* Entries shown *
>>>

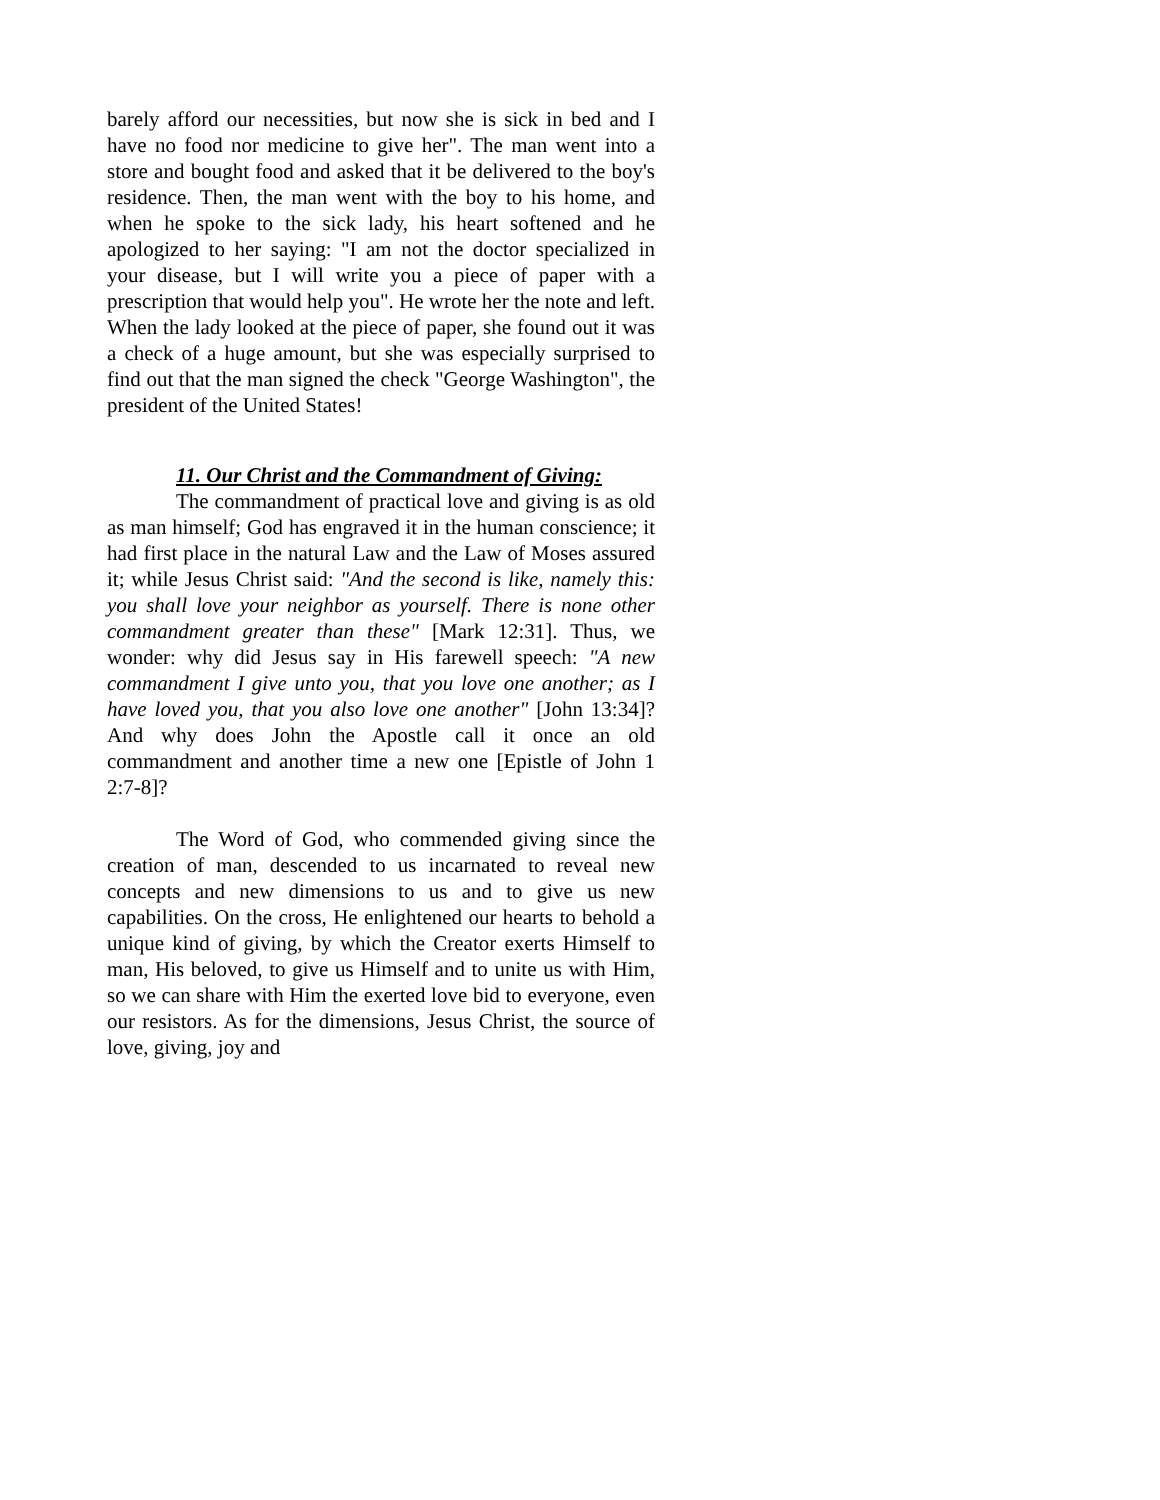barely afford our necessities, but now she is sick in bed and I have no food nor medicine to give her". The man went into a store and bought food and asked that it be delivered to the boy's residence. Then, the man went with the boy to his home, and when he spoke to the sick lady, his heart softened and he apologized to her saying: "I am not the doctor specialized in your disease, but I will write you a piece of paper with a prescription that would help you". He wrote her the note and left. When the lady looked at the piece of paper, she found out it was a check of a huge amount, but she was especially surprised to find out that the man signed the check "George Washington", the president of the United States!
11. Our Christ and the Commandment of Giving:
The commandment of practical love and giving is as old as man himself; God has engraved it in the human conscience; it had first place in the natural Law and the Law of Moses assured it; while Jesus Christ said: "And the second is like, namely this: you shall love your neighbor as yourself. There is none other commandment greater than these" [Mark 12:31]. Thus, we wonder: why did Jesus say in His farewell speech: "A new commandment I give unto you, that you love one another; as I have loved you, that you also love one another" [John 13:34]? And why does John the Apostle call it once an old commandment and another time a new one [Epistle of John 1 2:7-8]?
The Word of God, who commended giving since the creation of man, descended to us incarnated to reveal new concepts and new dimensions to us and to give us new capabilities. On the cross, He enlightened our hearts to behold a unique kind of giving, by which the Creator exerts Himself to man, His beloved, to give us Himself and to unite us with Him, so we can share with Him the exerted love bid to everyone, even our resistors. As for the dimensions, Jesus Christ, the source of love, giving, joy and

<<<
>>>

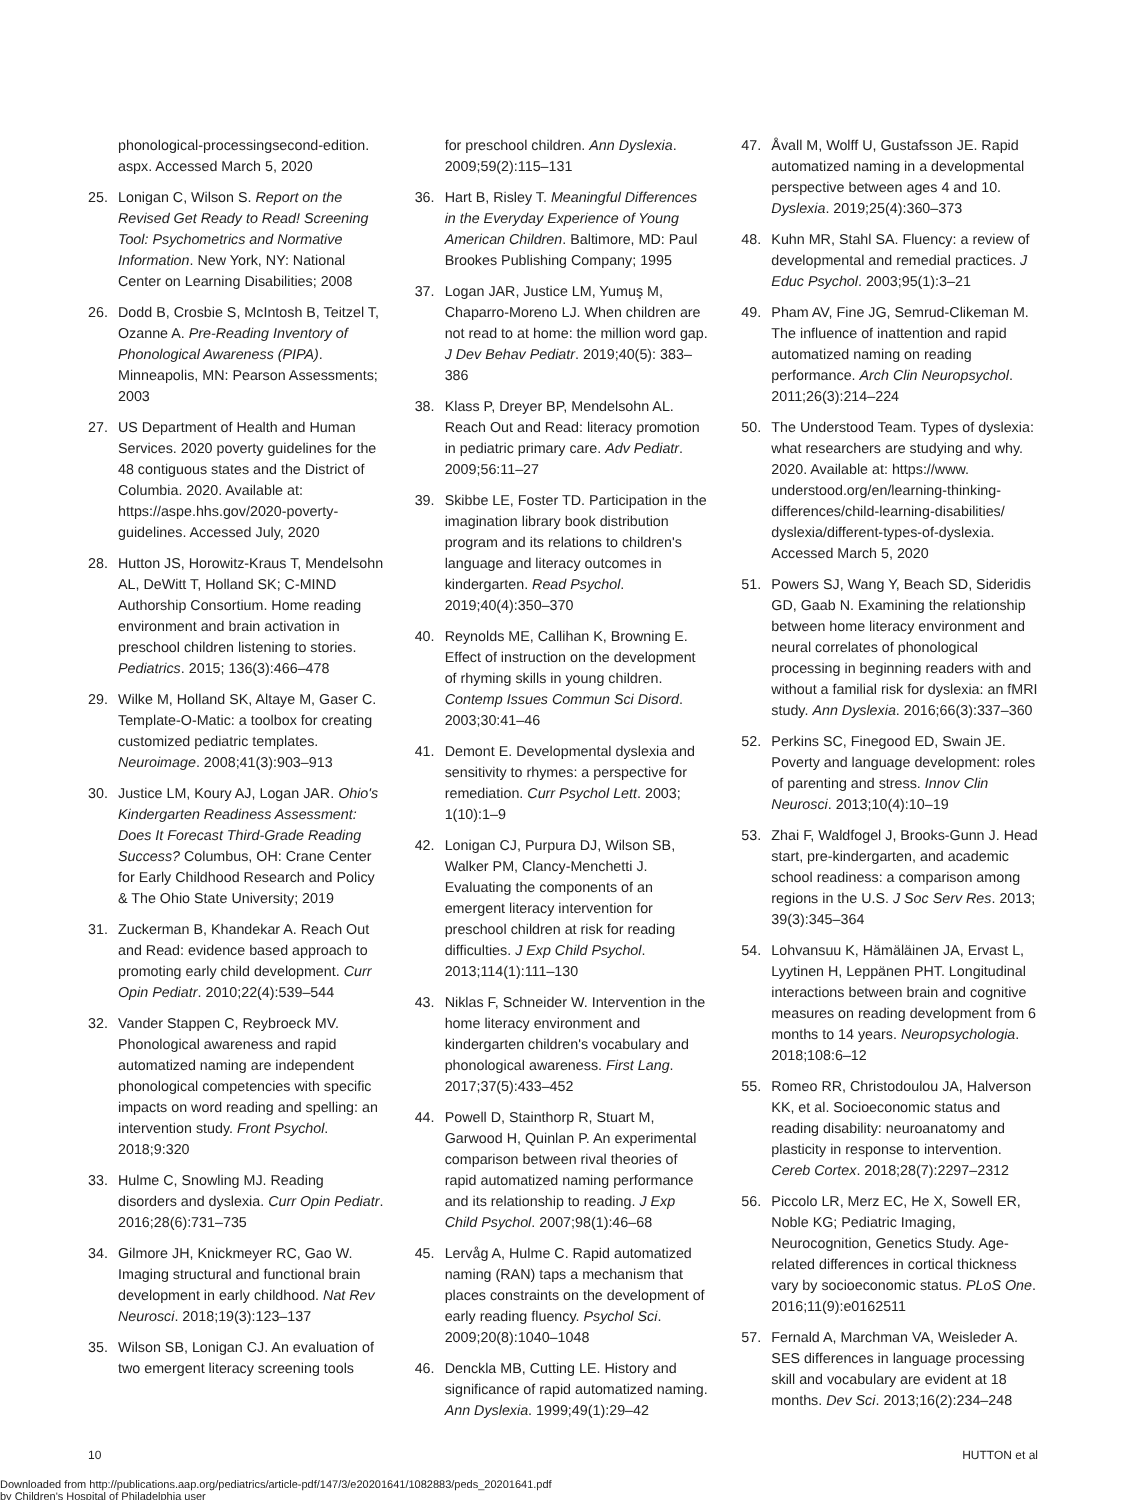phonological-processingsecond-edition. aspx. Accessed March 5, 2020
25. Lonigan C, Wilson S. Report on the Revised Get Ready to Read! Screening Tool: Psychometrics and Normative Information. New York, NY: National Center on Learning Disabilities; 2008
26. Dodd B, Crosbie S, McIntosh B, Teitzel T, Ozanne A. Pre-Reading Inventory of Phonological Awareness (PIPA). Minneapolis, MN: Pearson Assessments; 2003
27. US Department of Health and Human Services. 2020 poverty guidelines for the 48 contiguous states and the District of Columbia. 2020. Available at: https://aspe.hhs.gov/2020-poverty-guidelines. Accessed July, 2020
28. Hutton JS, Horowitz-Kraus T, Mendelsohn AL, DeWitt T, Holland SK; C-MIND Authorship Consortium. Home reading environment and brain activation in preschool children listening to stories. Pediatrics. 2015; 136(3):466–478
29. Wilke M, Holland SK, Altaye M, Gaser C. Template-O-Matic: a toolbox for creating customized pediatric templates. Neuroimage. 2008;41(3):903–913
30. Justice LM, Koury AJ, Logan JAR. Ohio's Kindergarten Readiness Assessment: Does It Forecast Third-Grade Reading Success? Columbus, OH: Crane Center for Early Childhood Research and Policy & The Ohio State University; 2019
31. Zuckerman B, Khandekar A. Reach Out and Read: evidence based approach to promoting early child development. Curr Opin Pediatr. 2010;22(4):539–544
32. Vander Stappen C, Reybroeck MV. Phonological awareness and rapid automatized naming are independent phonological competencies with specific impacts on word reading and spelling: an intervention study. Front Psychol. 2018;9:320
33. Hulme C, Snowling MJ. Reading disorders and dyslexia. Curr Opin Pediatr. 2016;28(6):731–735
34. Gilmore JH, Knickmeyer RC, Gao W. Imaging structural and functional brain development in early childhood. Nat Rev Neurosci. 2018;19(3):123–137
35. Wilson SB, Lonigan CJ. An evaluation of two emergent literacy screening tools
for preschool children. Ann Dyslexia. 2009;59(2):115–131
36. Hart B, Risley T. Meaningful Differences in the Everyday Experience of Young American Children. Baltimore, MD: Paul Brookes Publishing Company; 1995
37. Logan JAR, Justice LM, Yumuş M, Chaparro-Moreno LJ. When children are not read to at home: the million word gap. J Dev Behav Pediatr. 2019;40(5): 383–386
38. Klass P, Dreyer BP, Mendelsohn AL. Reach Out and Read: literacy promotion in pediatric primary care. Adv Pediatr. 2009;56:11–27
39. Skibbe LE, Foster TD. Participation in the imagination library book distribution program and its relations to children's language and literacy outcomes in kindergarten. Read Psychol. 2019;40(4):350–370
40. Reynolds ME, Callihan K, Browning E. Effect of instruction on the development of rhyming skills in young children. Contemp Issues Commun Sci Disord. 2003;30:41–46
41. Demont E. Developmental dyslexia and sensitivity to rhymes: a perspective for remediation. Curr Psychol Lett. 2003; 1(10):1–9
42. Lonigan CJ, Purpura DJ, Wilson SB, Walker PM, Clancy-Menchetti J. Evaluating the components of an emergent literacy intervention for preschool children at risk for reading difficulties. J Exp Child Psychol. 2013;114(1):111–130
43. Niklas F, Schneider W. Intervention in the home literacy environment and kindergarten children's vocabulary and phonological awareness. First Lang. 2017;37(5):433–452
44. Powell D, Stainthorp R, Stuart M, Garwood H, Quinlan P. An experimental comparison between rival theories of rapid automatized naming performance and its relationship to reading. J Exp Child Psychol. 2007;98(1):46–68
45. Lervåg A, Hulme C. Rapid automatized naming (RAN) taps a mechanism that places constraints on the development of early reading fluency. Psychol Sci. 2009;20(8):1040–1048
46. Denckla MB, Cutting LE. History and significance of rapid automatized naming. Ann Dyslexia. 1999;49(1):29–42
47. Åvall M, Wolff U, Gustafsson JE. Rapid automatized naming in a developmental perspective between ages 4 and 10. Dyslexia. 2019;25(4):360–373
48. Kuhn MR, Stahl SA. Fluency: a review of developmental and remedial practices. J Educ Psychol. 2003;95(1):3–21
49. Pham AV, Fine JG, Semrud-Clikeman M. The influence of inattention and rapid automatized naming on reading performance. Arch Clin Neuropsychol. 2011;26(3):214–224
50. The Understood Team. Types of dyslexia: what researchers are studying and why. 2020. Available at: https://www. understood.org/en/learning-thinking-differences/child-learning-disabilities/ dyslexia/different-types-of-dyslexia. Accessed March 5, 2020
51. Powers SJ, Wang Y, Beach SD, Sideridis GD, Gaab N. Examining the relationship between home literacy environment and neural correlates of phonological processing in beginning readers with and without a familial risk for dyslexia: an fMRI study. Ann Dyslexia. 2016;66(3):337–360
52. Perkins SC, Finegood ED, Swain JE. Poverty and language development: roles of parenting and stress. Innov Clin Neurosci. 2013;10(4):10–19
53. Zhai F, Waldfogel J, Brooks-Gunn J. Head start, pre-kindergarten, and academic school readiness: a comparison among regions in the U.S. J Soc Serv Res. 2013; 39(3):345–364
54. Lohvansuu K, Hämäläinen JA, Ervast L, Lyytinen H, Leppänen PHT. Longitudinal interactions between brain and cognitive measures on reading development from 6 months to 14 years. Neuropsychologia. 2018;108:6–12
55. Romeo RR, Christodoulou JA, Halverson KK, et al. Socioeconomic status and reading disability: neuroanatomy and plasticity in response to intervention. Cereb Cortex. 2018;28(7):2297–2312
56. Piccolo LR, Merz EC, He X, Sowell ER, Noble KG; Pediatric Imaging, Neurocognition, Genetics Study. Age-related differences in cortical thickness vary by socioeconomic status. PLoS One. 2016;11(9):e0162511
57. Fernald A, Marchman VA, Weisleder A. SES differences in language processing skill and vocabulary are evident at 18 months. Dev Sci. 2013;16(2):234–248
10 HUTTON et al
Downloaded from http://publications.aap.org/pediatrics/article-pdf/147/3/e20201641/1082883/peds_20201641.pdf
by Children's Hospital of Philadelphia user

<<<

* What to do *
For every line of the material that holds the word "preschool", make a copy.

* Your response *
28. Hutton JS, Horowitz-Kraus T, Mendelsohn AL, DeWitt T, Holland SK; C-MIND Authorship Consortium. Home reading environment and brain activation in preschool children listening to stories. Pediatrics. 2015; 136(3):466–478
for preschool children. Ann Dyslexia. 2009;59(2):115–131
42. Lonigan CJ, Purpura DJ, Wilson SB, Walker PM, Clancy-Menchetti J. Evaluating the components of an emergent literacy intervention for preschool children at risk for reading difficulties. J Exp Child Psychol. 2013;114(1):111–130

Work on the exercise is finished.